## Text passage

Start of Block

To expect something to happen usually means one of two things: an event is going to take place because it has been planned to occur; or an expectation has been set apart from any connection to reality, and it may or may not occur. To expect the birth of a child is to anticipate an event that is planned to occur. Circumstances may sway how that event happens, but the expectation and the event are both concrete, real. To expect that same child, three years later, to automatically put her/his toys away because they have been told to once is a false expectation. New skills take time and encouragement to develop. To believe otherwise is to have false hope, and to set oneself up for disappointment and frustration.
To expect something based in reality is to hope for something that can actually become a reality. To expect something that likely will not be is to hope falsely. I believe this is where we have turned hope against itself, pretending that hope is a last ditch piece of magic to reconcile our realities like an out-of-balance checkbook. If we hope, even falsely, then God will hear us and life will be perfect, by our standards. When life doesn't become perfect, whole, fixed, we generally blame God, a God who doesn't listen and doesn't give us what we want. Our hopes are dashed, we put a little and still have to manage our lives. Our false hopes translate to a false accusation against God, and we are no where but where we started.
Desire. It's a fantastic soap opera word. Images of great romances, passionate love affairs and love-gone-wrong-made-right are all evoked by the word desire. I have nothing against the usage or the soap operas. I can tell you the story lines from Days of Our Lives right now. My only complaint is how limited our use of the desire has become. Dream is a much safer term, more ethereal, and like false expectations, easier to pretend with ourselves about. Desire is about passion, commitment and a zest for living.
Can you envision hope in such a dramatic, powerful way? If you can you can see that this kind of hope is big, strong and every ounce of real that is possible. Desirous hope speaks of faithful abandon, a joyous celebration of what you can see coming, and you can zero right in on it with a great shout of, “Hallelujah1” Do we as a culture still have hope? We say we do. I'm not sure our culture does know this kind of hope, this treasure of delight that can move us forward and deepen our resolve for a better future. We are a tenuous people, not quite wanting to invest in and develop something we don't believe we can touch. To dream is an ethereal, individual experience. To desire is to lay claim to the passion of living and forge ahead.

End of Block

## Study questions
a. Please reproduce the part of the passage on hope from "Desire. It's a" up to and including "zest for living.".
b. According to the passage on hope, why is it a false expectation for a three-year-old to put toys away automatically after being told once?

## Given information
Start of Block

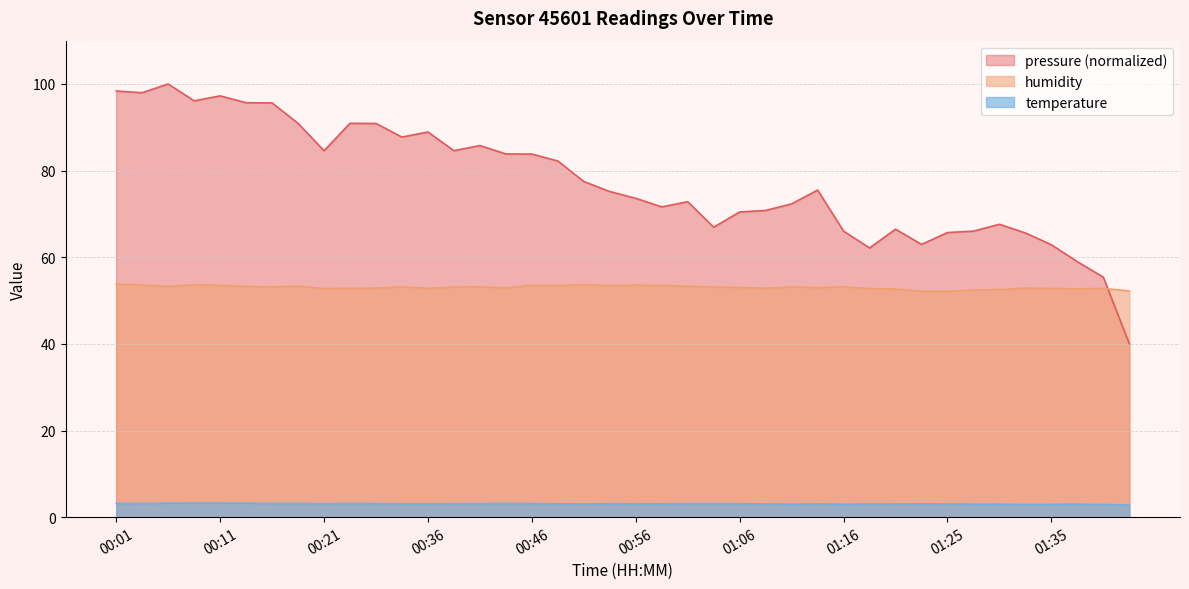

What is the difference between the maximum and minimum values in the humidity series?

1.6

End of Block

## List of solutions
a.
Desire. It's a fantastic soap opera word. Images of great romances, passionate love affairs and love-gone-wrong-made-right are all evoked by the word desire. I have nothing against the usage or the soap operas. I can tell you the story lines from Days of Our Lives right now. My only complaint is how limited our use of the desire has become. Dream is a much safer term, more ethereal, and like false expectations, easier to pretend with ourselves about. Desire is about passion, commitment and a zest for living.

b. New skills take time and encouragement to develop. Believing otherwise means holding false hope and setting oneself up for disappointment and frustration.